Dataset entries
──────

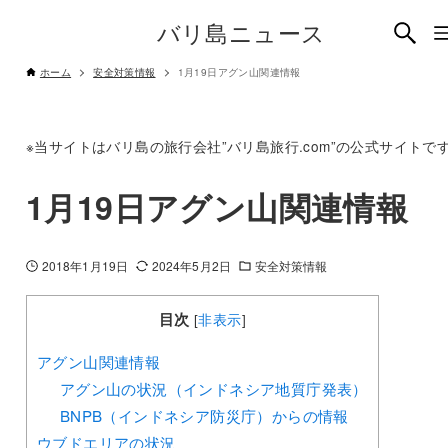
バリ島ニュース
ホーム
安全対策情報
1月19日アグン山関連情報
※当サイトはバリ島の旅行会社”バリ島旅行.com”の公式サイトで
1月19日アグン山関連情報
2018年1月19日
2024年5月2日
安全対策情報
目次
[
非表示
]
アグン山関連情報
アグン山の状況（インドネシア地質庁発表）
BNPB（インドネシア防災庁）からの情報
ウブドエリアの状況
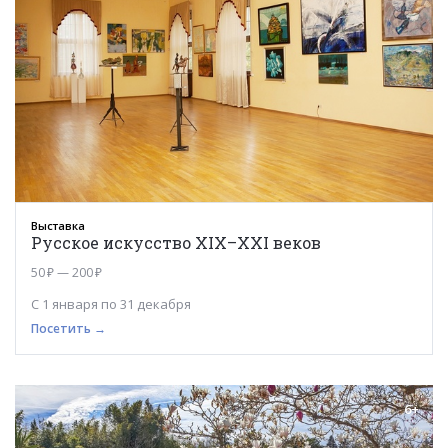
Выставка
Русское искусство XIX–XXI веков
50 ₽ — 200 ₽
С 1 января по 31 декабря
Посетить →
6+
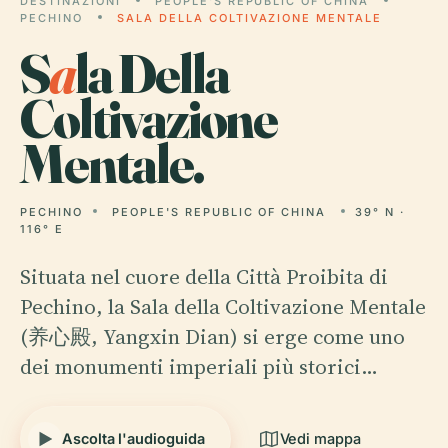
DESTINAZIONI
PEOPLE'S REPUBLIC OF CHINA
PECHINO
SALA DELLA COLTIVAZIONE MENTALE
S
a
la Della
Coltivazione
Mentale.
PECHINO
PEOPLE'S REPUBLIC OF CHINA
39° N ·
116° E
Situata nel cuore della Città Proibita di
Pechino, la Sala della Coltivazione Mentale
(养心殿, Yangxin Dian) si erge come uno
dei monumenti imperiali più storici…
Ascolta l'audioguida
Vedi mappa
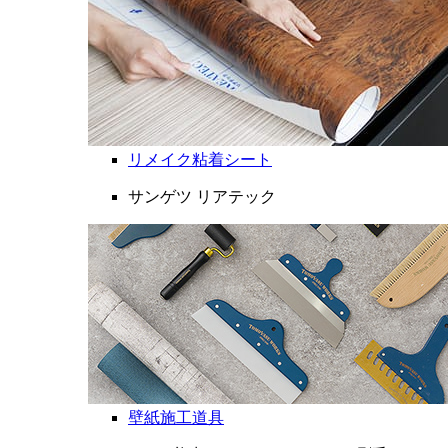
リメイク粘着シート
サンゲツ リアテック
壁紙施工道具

──────

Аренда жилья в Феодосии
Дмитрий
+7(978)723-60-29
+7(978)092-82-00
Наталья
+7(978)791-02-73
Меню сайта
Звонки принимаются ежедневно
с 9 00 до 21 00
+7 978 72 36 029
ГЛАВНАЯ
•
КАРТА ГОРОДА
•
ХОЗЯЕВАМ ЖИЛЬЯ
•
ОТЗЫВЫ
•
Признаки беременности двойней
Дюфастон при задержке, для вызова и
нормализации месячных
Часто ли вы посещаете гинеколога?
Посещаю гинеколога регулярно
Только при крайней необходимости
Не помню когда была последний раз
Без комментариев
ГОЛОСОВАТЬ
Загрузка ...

──────

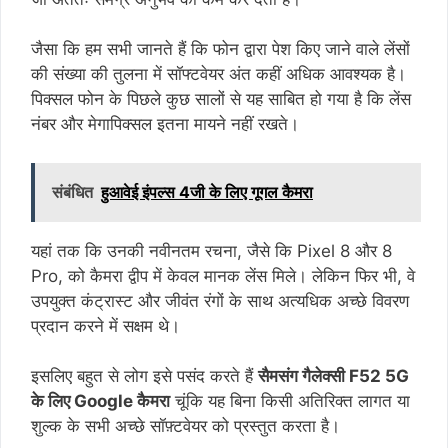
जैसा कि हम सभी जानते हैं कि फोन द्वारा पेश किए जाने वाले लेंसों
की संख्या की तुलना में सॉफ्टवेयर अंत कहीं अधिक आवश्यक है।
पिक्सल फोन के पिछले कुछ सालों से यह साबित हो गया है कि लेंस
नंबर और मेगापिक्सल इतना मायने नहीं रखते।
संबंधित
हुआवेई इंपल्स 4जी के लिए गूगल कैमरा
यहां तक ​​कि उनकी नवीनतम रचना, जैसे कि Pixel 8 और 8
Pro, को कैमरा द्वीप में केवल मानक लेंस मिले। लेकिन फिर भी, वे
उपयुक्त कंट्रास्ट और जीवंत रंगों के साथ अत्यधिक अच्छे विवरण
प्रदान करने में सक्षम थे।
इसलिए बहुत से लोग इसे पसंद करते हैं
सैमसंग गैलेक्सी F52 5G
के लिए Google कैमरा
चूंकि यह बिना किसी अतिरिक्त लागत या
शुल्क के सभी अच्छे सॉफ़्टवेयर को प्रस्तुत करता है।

──────

Above are the records. Copy the lines beginning at the one that has "जैसा कि हम सभी" and ending with the one that has "शुल्क के सभी", unchanged.

# [SOLUTION TO THE PROBLEM]
जैसा कि हम सभी जानते हैं कि फोन द्वारा पेश किए जाने वाले लेंसों
की संख्या की तुलना में सॉफ्टवेयर अंत कहीं अधिक आवश्यक है।
पिक्सल फोन के पिछले कुछ सालों से यह साबित हो गया है कि लेंस
नंबर और मेगापिक्सल इतना मायने नहीं रखते।
संबंधित
हुआवेई इंपल्स 4जी के लिए गूगल कैमरा
यहां तक ​​कि उनकी नवीनतम रचना, जैसे कि Pixel 8 और 8
Pro, को कैमरा द्वीप में केवल मानक लेंस मिले। लेकिन फिर भी, वे
उपयुक्त कंट्रास्ट और जीवंत रंगों के साथ अत्यधिक अच्छे विवरण
प्रदान करने में सक्षम थे।
इसलिए बहुत से लोग इसे पसंद करते हैं
सैमसंग गैलेक्सी F52 5G
के लिए Google कैमरा
चूंकि यह बिना किसी अतिरिक्त लागत या
शुल्क के सभी अच्छे सॉफ़्टवेयर को प्रस्तुत करता है।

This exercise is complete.